● ASSIGNMENT: Reproduce the records below in their entirety, character for character.

Stored data entries
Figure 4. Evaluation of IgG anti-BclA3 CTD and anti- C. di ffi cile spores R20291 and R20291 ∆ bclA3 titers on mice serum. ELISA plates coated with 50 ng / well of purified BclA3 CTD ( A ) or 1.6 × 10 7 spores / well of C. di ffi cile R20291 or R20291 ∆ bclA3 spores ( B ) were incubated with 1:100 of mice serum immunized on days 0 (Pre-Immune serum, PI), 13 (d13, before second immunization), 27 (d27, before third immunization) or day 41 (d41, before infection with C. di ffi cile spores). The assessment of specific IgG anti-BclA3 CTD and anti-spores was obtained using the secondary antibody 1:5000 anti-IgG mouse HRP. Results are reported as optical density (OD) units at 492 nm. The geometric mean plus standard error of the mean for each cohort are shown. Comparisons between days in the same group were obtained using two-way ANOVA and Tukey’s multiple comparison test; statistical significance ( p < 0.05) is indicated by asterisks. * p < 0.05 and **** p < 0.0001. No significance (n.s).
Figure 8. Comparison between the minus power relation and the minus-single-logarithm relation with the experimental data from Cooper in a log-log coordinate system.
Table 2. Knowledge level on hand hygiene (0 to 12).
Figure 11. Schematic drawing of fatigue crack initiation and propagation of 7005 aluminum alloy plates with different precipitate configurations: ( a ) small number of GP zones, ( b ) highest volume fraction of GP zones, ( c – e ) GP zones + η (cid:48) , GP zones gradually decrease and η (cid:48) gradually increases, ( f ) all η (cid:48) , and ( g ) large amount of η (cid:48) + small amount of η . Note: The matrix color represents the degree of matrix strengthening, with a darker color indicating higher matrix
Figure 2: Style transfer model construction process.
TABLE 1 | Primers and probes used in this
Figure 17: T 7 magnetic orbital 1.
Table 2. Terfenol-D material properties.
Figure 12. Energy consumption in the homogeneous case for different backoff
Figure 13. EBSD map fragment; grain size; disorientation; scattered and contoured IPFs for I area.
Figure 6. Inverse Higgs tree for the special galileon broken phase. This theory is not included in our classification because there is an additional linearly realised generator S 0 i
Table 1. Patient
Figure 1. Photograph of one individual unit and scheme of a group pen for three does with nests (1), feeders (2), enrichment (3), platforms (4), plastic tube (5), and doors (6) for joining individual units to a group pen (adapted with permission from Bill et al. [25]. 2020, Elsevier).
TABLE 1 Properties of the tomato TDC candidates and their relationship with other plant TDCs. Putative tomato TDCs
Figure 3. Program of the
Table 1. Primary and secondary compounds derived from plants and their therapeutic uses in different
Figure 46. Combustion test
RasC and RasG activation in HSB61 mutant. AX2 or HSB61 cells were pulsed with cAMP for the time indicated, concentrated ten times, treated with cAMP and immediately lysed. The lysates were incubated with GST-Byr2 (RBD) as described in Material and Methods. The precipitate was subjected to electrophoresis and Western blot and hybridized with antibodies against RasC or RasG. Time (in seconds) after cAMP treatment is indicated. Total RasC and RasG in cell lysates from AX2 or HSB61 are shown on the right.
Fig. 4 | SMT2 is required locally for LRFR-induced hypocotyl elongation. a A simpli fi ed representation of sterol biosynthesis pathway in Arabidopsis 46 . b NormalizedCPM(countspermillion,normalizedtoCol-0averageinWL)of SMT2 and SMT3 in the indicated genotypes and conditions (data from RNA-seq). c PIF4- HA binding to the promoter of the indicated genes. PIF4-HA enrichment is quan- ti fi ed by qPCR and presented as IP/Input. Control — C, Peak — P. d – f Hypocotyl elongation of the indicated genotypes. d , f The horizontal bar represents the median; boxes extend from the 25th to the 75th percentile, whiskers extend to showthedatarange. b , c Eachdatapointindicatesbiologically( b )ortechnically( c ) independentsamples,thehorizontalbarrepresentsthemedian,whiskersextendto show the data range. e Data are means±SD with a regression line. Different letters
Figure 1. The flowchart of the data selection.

● OUTPUT OF THE TASK:
Figure 4. Evaluation of IgG anti-BclA3 CTD and anti- C. di ffi cile spores R20291 and R20291 ∆ bclA3 titers on mice serum. ELISA plates coated with 50 ng / well of purified BclA3 CTD ( A ) or 1.6 × 10 7 spores / well of C. di ffi cile R20291 or R20291 ∆ bclA3 spores ( B ) were incubated with 1:100 of mice serum immunized on days 0 (Pre-Immune serum, PI), 13 (d13, before second immunization), 27 (d27, before third immunization) or day 41 (d41, before infection with C. di ffi cile spores). The assessment of specific IgG anti-BclA3 CTD and anti-spores was obtained using the secondary antibody 1:5000 anti-IgG mouse HRP. Results are reported as optical density (OD) units at 492 nm. The geometric mean plus standard error of the mean for each cohort are shown. Comparisons between days in the same group were obtained using two-way ANOVA and Tukey’s multiple comparison test; statistical significance ( p < 0.05) is indicated by asterisks. * p < 0.05 and **** p < 0.0001. No significance (n.s).
Figure 8. Comparison between the minus power relation and the minus-single-logarithm relation with the experimental data from Cooper in a log-log coordinate system.
Table 2. Knowledge level on hand hygiene (0 to 12).
Figure 11. Schematic drawing of fatigue crack initiation and propagation of 7005 aluminum alloy plates with different precipitate configurations: ( a ) small number of GP zones, ( b ) highest volume fraction of GP zones, ( c – e ) GP zones + η (cid:48) , GP zones gradually decrease and η (cid:48) gradually increases, ( f ) all η (cid:48) , and ( g ) large amount of η (cid:48) + small amount of η . Note: The matrix color represents the degree of matrix strengthening, with a darker color indicating higher matrix
Figure 2: Style transfer model construction process.
TABLE 1 | Primers and probes used in this
Figure 17: T 7 magnetic orbital 1.
Table 2. Terfenol-D material properties.
Figure 12. Energy consumption in the homogeneous case for different backoff
Figure 13. EBSD map fragment; grain size; disorientation; scattered and contoured IPFs for I area.
Figure 6. Inverse Higgs tree for the special galileon broken phase. This theory is not included in our classification because there is an additional linearly realised generator S 0 i
Table 1. Patient
Figure 1. Photograph of one individual unit and scheme of a group pen for three does with nests (1), feeders (2), enrichment (3), platforms (4), plastic tube (5), and doors (6) for joining individual units to a group pen (adapted with permission from Bill et al. [25]. 2020, Elsevier).
TABLE 1 Properties of the tomato TDC candidates and their relationship with other plant TDCs. Putative tomato TDCs
Figure 3. Program of the
Table 1. Primary and secondary compounds derived from plants and their therapeutic uses in different
Figure 46. Combustion test
RasC and RasG activation in HSB61 mutant. AX2 or HSB61 cells were pulsed with cAMP for the time indicated, concentrated ten times, treated with cAMP and immediately lysed. The lysates were incubated with GST-Byr2 (RBD) as described in Material and Methods. The precipitate was subjected to electrophoresis and Western blot and hybridized with antibodies against RasC or RasG. Time (in seconds) after cAMP treatment is indicated. Total RasC and RasG in cell lysates from AX2 or HSB61 are shown on the right.
Fig. 4 | SMT2 is required locally for LRFR-induced hypocotyl elongation. a A simpli fi ed representation of sterol biosynthesis pathway in Arabidopsis 46 . b NormalizedCPM(countspermillion,normalizedtoCol-0averageinWL)of SMT2 and SMT3 in the indicated genotypes and conditions (data from RNA-seq). c PIF4- HA binding to the promoter of the indicated genes. PIF4-HA enrichment is quan- ti fi ed by qPCR and presented as IP/Input. Control — C, Peak — P. d – f Hypocotyl elongation of the indicated genotypes. d , f The horizontal bar represents the median; boxes extend from the 25th to the 75th percentile, whiskers extend to showthedatarange. b , c Eachdatapointindicatesbiologically( b )ortechnically( c ) independentsamples,thehorizontalbarrepresentsthemedian,whiskersextendto show the data range. e Data are means±SD with a regression line. Different letters
Figure 1. The flowchart of the data selection.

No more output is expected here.